2006-12-27

 

La comète de Fabrice

Le nouveau roman de Mark Frutkin d'Ottawa, Fabrizio's Return, a occupé mes rares loisirs avant Noël. L'ouvrage me laisse toutefois dans l'indécision, et c'est sans doute ce que désirait l'auteur...

Même si le roman se passe à Crémone en Italie et coïncide avec deux passages au périhélie de la comète de Halley (depuis revenue en 1835, 1910 et 1986), il n'a pas grand chose d'historique. Malgré quelques allusions à des personnages réels et quelques clins d'œil, Frutkin s'intéresse beaucoup plus à la fiction qu'à l'histoire. Dès les premières pages, le texte en fournit la preuve. Un personnage demande à un autre si un télescope relève de la science ou de la magie, une question que l'on poserait aujourd'hui peut-être si on était mis en face d'une merveille, mais qui était loin d'être aussi simple au XVIIe siècle. (Après tout, d'aucuns ont proposé que la première description du télescope réfracteur remonte au célèbre Magiae naturalis de Giambattista della Porta au milieu du XVIe siècle.) Bref, Frutkin bascule parfois dans l'anachronisme.

Le personnage principal est sans doute Michele Archenti, l'« avocat du diable » chargé en 1758 de l'enquête sur la canonisation du prêtre Fabrizio Cambiati, un habitant de Crémone au siècle précédent réputé pour ses cures et guérisons. L'intrigue noue trois fils enchevêtrés, le premier s'intéressant à Fabrizio, le deuxième à Archenti et le troisième aux aventures de quelques personnages (Arlequin, Pantalon) issus d'une prestation de la commedia dell'arte. De nombreux miracles sont attribués à Cambiati, mais Archenti ne tarde pas à découvrir qu'il pratiquait l'iatrochimie, c'est-à-dire l'application de la chimie/alchimie à la médecine, dans la lignée de Paracelse. En attendant de découvrir quelque chose de nettement plus compromettant sur les origines du bon docteur.

De fait, la narration brouille vite toutes les distinctions et toutes les distances, confondant l'ordinaire et l'extraordinaire, le passé et le futur, la science et la magie, la réalité et la fiction. Des personnages impossibles hantent les pages du livre, en particulier ce Rodolfo apparemment immortel qui porte sur son dos le squelette de son frère, assassiné par vengeance. Des visions apparaissent aux personnages et des événements extraordinaires bouleversent la vie des gens.

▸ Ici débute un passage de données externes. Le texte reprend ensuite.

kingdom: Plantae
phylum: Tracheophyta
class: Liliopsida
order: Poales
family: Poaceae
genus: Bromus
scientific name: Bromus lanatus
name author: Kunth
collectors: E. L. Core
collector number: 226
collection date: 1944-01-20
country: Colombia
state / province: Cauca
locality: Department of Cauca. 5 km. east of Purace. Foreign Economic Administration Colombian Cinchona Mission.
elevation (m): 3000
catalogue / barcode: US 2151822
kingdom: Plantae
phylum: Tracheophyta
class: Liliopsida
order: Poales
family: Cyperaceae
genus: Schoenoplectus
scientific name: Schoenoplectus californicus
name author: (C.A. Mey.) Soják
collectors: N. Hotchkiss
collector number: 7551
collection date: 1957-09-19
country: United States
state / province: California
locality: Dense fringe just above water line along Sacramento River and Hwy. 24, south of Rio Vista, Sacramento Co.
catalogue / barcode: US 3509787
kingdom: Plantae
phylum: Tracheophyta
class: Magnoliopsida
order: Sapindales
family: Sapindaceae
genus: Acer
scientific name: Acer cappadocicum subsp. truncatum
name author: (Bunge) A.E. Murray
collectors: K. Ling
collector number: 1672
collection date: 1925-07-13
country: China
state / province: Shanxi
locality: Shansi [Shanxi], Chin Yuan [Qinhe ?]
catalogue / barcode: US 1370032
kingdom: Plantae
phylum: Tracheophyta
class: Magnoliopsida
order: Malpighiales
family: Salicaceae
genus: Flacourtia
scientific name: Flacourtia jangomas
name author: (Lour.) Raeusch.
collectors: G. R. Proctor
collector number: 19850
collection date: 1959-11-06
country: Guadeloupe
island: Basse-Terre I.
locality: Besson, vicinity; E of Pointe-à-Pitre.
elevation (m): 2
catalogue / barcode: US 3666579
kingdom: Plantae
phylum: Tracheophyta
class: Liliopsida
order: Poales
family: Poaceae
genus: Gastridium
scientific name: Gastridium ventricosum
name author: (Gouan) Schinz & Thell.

La prose de Frutkin donne chair à ces événements extraordinaires, mais ce poète devenu romancier façonne un monde beaucoup plus qu'il ne lui donne une vie propre. Les personnages sont trop clairement pris au piège de destins voulus par l'auteur, qui déguise à grand-peine ses intentions pour eux. On a l'impression de voir se nouer et se dénouer un mélodrame italien, pas si différent des aventures de Pantalone et Arlecchino que l'écrivain n'a pas négligé d'inclure, peut-être en guise d'avertissement au lecteur. Mais la mise en abyme d'un texte conscient de son propre projet suffit-elle à justifier la banalité? Pas sûr.

Bref, on lira ce roman pour la prose brillante de Frutkin, pour l'évocation de l'Italie lombarde aux XVIIe et XVIIIe siècles et pour des personnages (en particulier féminins) qui prennent vie... encore que l'attribution de la sensualité la plus chaude aux femmes et de l'intellect le plus froid aux hommes a quelque chose d'un peu trop tranché pour convaincre. Mais je suis resté sur ma faim pour tout le reste des plaisirs d'un bon roman.